4.5 Externe veiligheid

Binnen het externe veiligheidsbeleid wordt onderscheid gemaakt tussen plaatsgebonden risico en groepsrisico. Het plaatsgebonden risico zegt iets over de theoretische kans op overlijden op een bepaalde plaats voor een persoon die een jaar lang op die plaats zou staan. Hiervoor geldt dat een kans groter dan 1 op de miljoen per jaar (10-6/jaar) onacceptabel wordt geacht.

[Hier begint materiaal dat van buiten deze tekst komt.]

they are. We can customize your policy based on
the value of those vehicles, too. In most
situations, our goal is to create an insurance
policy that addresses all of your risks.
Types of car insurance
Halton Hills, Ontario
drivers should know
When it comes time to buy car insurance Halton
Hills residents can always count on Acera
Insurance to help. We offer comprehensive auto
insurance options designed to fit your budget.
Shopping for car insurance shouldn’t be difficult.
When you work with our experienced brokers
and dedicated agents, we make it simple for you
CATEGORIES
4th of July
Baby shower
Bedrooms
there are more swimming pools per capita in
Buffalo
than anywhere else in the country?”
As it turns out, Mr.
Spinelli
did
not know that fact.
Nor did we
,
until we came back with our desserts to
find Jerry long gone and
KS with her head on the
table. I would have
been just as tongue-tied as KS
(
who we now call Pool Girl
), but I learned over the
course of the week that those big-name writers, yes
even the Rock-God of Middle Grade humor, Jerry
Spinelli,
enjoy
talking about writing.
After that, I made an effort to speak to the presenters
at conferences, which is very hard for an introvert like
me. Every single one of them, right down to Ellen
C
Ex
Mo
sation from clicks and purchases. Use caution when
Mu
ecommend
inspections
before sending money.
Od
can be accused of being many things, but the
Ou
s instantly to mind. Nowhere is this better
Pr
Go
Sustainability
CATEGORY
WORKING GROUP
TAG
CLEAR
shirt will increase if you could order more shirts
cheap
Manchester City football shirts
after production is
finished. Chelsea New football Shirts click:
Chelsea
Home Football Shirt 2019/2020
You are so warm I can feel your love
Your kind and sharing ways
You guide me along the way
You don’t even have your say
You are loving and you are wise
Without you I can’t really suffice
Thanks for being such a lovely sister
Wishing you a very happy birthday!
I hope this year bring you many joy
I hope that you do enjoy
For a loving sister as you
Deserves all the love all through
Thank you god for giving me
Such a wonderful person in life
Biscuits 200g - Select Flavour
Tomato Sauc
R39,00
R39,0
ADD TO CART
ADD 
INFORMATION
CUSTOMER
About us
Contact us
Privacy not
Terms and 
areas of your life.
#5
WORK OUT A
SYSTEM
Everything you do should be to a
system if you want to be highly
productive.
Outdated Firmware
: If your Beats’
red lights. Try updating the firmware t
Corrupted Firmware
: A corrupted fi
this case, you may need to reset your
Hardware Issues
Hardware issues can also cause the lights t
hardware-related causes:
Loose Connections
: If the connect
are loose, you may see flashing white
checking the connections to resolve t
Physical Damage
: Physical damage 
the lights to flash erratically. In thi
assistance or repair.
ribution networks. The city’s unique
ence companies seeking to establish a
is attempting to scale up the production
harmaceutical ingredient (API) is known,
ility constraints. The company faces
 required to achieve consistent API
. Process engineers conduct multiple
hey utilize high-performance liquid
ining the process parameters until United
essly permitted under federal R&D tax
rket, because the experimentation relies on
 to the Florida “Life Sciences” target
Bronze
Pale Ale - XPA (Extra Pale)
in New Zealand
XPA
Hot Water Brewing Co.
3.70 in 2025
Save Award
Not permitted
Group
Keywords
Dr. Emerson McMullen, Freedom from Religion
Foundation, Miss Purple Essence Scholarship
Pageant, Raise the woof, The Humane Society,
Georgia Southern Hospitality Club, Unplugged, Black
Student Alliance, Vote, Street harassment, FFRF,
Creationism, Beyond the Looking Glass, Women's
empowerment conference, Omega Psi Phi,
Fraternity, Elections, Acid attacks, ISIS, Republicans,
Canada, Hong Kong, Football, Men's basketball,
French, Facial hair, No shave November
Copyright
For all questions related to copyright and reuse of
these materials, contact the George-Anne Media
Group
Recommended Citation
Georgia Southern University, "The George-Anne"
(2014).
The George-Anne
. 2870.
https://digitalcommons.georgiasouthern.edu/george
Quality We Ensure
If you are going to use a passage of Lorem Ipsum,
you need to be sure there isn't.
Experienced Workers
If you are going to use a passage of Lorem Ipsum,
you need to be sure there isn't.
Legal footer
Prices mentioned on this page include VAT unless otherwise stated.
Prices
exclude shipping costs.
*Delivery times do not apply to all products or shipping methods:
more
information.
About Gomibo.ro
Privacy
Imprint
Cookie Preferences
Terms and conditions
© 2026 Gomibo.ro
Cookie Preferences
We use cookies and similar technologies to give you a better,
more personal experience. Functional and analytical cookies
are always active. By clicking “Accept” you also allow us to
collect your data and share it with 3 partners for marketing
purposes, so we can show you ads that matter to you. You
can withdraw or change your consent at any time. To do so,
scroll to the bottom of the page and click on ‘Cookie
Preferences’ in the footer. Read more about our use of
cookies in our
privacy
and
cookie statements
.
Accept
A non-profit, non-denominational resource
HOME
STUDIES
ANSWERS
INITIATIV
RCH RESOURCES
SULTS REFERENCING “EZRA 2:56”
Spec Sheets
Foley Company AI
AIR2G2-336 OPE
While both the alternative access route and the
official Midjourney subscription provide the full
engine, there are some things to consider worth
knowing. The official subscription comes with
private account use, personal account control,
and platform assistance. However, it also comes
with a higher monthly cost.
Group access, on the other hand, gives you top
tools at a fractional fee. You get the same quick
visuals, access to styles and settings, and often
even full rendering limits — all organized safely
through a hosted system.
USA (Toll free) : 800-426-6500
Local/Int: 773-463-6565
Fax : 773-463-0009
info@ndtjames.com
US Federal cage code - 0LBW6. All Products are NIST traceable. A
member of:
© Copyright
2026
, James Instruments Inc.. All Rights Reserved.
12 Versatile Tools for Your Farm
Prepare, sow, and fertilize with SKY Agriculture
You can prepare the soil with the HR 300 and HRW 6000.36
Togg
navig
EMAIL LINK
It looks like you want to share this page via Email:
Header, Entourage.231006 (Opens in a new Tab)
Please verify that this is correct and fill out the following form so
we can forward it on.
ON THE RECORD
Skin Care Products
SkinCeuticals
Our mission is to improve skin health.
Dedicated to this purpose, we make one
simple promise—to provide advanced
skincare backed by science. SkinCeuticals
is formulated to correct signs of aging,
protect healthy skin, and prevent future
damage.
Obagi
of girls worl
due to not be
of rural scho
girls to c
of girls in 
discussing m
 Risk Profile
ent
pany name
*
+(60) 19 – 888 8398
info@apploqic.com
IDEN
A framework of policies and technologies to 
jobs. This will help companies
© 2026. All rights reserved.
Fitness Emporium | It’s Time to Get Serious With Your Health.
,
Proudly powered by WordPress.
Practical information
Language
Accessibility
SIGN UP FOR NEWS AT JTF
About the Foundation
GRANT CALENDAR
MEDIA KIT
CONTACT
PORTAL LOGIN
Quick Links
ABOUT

In tegenstelling tot het plaatsgeboden risico, dat in één getal kan worden uitgedrukt, wordt het groepsrisico door een (grafiek)lijn weergegeven. Naarmate de groep mogelijke slachtoffers groter wordt, moet de kans op zo’n ongeval kleiner zijn. Het invloedsgebied van het

groepsrisico bedraagt het 1% letaliteitsgebied. De normen voor het groepsrisico weerspiegelen geen grenswaarde maar een oriënterende waarde. Dit houdt in dat bij de beoordeling van het groepsrisico het lokaal en regionaal bevoegd gezag de mogelijkheid geboden wordt om gemotiveerd van de oriënterende waarde af te wijken.

Stationaire bronnen

De dichtstbijzijnde stationaire risicobron bevindt zich op een afstand van circa 978 meter ten zuiden van het projectgebied. Het betreft hier een brandstofservicestation aan de Martin Luther Kingweg, waar geen LPG wordt verkocht. Aangezien de bijbehorende risicocontour niet buiten de inrichtingsgrens is gelegen, vormt deze bron geen belemmering.

Mobiele bronnen

In de omgeving van het projectgebied is een aantal leidingen gelegen, waardoorheen

gevaarlijke stoffen worden getransporteerd. Zo wordt op een afstand van circa 380 meter ten oosten van het projectgebied de Nessepolder doorsneden door een CO2-leiding. Voor deze leiding geldt, dat alleen nabij de uiteinden van de tunnel onder de Rotte de bijbehorende 10-6 plaatsgebonden risicocontour en het letaliteitsgebied buiten de as van de leiding valt. De bijbehorende contouren bedragen circa 15 meter respectievelijk 100 meter. Een van de uiteinden van deze tunnel is gelegen ter hoogte van de Nesseweg. Gezien de afstand tot het projectgebied vormen deze contouren geen belemmering.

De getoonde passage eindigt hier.